## TEKS HALAMAN
-=-=-=-=-

Parigi Moutong PUSATWARTA.ID — Ketua Tim Penggerak (TP-PKK) Kabupaten Parigi Moutong, Hestiwati Nanga, menyoroti dua persoalan strategis yang dinilai mengancam kualitas sumber daya manusia daerah, yakni stunting dan maraknya kasus perkawinan anak.
Hal tersebut ia sampaikan saat menghadiri Rapat Kerja Daerah (Rakerda) TP-PKK yang digelar di Auditorium Kantor Bupati, Senin (8/12/2025).
Dalam forum tersebut, Hestiwati menekankan bahwa stunting bukan sekadar masalah kesehatan, tetapi juga indikator penting kualitas generasi masa depan.
Menurutnya, berbagai program PKK di tingkat desa dan dasawisma telah berjalan, seperti edukasi 1.000 Hari Pertama Kehidupan (HPK), pemantauan tumbuh kembang anak, pemanfaatan pangan lokal, serta pendampingan keluarga berisiko stunting.

-=-=-=-=-

## TELUSURI MATERI
1) Menurut berita tentang stunting dan perkawinan anak di Parigi Moutong, di mana Rakerda TP-PKK digelar?
2) Silakan lanjutkan berita tentang stunting dan perkawinan anak di Parigi Moutong, dimulai setelah kalimat terakhirnya.

-=-=-=-=-

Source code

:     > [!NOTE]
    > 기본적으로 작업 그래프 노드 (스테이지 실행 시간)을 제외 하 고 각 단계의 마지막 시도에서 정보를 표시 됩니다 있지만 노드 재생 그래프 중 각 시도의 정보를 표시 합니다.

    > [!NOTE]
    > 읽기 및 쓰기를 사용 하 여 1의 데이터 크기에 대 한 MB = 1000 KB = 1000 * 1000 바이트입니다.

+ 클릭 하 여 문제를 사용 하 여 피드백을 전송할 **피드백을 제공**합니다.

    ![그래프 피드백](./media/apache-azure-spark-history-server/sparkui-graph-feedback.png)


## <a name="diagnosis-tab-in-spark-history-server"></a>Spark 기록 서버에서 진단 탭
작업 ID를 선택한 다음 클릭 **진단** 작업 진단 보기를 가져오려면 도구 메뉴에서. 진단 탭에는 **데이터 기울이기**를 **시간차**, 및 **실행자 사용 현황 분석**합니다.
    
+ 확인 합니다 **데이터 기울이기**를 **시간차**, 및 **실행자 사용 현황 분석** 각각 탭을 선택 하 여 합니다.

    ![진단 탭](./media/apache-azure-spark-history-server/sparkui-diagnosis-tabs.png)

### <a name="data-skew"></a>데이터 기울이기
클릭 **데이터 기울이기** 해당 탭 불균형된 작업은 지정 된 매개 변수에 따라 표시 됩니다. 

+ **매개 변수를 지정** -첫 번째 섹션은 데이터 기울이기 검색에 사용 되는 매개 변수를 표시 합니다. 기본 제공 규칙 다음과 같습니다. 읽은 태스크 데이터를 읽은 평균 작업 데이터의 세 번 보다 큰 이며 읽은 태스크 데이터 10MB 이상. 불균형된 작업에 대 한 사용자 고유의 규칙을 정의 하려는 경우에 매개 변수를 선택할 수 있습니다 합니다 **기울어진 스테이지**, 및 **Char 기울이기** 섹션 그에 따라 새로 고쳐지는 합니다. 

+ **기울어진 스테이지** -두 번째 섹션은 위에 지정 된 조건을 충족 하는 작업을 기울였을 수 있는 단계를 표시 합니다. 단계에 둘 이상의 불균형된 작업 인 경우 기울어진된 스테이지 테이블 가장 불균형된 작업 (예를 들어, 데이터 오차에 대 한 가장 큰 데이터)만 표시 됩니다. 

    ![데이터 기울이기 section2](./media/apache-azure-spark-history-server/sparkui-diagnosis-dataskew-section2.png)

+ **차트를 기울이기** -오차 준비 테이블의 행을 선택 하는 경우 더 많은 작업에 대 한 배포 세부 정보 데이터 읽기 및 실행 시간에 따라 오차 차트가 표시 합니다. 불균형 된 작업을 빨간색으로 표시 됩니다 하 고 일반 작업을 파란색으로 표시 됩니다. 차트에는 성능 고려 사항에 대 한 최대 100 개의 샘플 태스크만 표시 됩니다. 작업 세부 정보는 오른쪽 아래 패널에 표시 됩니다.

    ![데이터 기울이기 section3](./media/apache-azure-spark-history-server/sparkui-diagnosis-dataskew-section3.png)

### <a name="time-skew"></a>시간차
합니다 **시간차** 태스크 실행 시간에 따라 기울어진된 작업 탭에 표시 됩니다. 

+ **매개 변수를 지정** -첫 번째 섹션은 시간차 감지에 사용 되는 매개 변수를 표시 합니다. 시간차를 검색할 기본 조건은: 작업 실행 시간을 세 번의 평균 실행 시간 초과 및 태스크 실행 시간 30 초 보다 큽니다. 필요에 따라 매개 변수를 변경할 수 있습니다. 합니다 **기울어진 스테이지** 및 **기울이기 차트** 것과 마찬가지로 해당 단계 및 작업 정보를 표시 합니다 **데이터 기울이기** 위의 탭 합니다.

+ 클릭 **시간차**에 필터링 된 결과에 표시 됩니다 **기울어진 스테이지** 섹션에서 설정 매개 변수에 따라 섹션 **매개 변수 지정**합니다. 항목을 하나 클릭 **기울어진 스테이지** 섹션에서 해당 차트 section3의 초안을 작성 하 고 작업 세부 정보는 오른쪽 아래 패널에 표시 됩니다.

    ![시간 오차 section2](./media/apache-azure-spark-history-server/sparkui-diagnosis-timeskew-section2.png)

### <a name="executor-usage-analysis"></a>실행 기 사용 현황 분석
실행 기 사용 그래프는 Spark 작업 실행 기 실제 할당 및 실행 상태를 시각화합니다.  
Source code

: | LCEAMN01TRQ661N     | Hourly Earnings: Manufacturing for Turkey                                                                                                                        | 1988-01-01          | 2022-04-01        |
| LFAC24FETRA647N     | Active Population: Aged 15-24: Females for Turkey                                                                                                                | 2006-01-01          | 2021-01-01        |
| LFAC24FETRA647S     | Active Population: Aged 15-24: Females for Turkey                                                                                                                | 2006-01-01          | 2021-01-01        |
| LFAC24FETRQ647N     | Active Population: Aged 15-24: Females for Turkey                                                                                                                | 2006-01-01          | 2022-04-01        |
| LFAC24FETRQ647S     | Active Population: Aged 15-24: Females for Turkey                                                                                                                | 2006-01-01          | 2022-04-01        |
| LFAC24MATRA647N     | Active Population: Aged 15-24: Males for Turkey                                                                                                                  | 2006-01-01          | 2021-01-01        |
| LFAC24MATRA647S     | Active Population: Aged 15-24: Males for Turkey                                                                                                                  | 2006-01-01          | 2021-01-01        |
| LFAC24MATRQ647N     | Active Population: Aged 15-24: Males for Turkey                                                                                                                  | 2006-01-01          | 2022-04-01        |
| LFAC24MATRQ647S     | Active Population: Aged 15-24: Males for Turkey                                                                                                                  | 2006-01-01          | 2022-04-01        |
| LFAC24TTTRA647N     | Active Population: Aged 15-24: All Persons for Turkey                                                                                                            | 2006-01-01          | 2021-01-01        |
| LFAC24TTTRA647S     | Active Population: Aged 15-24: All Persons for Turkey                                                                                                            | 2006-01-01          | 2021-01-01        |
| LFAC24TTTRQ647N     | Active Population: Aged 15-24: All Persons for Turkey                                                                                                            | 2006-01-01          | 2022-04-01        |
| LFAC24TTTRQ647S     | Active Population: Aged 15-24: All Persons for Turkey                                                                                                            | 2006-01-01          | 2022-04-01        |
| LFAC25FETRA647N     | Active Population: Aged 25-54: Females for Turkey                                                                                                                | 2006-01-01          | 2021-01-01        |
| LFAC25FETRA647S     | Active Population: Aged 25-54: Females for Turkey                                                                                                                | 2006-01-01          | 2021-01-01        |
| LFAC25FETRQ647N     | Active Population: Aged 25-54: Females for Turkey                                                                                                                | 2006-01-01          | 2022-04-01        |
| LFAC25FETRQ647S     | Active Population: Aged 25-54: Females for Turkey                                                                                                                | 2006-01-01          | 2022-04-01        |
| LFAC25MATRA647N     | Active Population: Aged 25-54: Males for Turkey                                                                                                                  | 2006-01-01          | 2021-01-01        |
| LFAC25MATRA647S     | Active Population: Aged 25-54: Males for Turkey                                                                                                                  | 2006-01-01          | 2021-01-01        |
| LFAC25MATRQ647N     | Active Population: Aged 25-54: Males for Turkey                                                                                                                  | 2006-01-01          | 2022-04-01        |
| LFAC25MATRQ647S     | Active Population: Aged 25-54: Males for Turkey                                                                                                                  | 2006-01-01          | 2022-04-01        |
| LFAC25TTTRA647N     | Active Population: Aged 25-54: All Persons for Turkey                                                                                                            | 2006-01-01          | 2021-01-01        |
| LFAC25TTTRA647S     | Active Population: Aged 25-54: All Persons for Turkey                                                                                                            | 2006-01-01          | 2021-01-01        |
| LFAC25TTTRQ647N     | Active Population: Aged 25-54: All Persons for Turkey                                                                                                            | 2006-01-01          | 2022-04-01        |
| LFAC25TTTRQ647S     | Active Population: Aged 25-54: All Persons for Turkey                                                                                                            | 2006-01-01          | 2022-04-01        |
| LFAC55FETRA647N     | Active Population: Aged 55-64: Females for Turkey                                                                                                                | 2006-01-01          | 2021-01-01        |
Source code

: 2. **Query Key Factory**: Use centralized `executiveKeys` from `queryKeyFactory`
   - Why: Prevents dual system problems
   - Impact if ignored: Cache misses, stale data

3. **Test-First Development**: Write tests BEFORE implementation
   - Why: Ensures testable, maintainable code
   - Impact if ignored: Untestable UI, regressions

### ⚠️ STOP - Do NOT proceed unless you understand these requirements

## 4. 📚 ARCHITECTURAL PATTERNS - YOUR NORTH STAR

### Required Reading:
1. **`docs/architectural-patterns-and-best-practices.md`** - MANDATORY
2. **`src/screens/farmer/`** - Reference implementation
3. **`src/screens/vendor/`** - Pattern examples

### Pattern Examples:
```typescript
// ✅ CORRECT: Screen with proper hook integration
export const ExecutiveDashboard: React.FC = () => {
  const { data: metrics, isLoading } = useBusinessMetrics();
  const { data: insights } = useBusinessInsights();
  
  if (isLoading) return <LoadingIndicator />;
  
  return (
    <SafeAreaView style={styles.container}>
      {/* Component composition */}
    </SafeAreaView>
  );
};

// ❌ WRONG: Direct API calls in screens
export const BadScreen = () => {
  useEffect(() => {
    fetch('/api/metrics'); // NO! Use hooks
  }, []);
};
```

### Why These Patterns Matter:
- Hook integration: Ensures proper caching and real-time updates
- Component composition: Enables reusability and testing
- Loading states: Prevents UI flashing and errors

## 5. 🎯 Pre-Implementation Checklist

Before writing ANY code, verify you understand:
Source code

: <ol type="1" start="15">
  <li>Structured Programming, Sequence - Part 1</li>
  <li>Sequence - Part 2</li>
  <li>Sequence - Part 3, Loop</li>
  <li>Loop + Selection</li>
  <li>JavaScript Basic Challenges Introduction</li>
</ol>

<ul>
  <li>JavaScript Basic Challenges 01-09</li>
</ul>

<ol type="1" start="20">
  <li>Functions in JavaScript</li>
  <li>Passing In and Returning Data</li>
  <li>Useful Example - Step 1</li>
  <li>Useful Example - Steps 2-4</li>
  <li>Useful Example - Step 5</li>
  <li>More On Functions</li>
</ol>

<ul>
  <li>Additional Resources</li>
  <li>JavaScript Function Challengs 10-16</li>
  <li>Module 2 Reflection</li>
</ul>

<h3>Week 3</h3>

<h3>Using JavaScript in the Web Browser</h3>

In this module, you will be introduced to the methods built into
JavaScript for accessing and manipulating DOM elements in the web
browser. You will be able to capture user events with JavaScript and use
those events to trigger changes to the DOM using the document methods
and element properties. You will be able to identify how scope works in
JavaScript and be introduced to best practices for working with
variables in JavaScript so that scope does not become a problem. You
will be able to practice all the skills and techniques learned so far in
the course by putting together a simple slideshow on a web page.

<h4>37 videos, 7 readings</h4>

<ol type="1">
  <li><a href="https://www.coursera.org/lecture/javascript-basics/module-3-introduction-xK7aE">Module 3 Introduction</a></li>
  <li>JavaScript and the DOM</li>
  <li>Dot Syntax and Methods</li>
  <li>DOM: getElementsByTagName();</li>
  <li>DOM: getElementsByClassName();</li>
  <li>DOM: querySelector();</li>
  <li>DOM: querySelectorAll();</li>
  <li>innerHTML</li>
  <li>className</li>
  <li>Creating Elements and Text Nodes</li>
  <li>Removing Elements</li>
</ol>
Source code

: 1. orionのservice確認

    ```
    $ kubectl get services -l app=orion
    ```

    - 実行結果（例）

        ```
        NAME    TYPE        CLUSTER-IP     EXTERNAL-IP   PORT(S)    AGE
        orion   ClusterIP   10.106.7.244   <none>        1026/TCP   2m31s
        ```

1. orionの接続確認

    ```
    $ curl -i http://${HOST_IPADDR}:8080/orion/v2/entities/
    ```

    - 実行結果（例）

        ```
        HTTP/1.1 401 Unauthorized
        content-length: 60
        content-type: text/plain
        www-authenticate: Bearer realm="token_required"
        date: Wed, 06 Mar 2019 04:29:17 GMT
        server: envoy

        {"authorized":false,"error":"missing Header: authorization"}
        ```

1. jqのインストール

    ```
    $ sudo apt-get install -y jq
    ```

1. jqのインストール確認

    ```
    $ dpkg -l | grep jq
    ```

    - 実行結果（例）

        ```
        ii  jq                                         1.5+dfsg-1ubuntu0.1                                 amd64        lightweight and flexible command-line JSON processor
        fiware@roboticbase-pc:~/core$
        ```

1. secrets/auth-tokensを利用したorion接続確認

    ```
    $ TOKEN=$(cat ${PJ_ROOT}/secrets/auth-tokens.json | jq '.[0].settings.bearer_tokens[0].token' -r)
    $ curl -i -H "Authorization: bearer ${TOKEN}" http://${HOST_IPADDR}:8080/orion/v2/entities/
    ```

-=-=-=-=-

## JAWABAN BERNOMOR
1) Di Auditorium Kantor Bupati.

2)
Ia menyebut upaya penurunan stunting membutuhkan perbaikan perilaku hidup bersih, peningkatan gizi keluarga, hingga penguatan kolaborasi lintas sektor agar hasilnya lebih signifikan dan berkelanjutan.
Selain stunting, Rakerda juga menyoroti tingginya angka perkawinan anak. Sepanjang 2025, tercatat 42 permohonan dispensasi nikah, dan 37 di antaranya dikabulkan karena dinilai dalam kondisi mendesak.
Pihaknya menilai kondisi ini perlu mendapat perhatian serius lantaran berdampak pada putus sekolah, tingginya risiko kekerasan, potensi kemiskinan jangka panjang, serta meningkatnya risiko kematian ibu dan bayi.
Karena itu, pihaknya mendorong penguatan edukasi keluarga, peningkatan kesadaran masyarakat, serta kampanye perubahan norma sosial yang masih mentolerir perkawinan usia dini.
Hestiwati juga menegaskan pentingnya peran kader Dasawisma dan kelompok PKK di tingkat RT/RW sebagai detektor dini masalah sosial di lingkungan masyarakat.
PKK disebut berperan aktif dalam kampanye desa aman dan ramah anak, serta menjadi motor penggerak pemberdayaan keluarga.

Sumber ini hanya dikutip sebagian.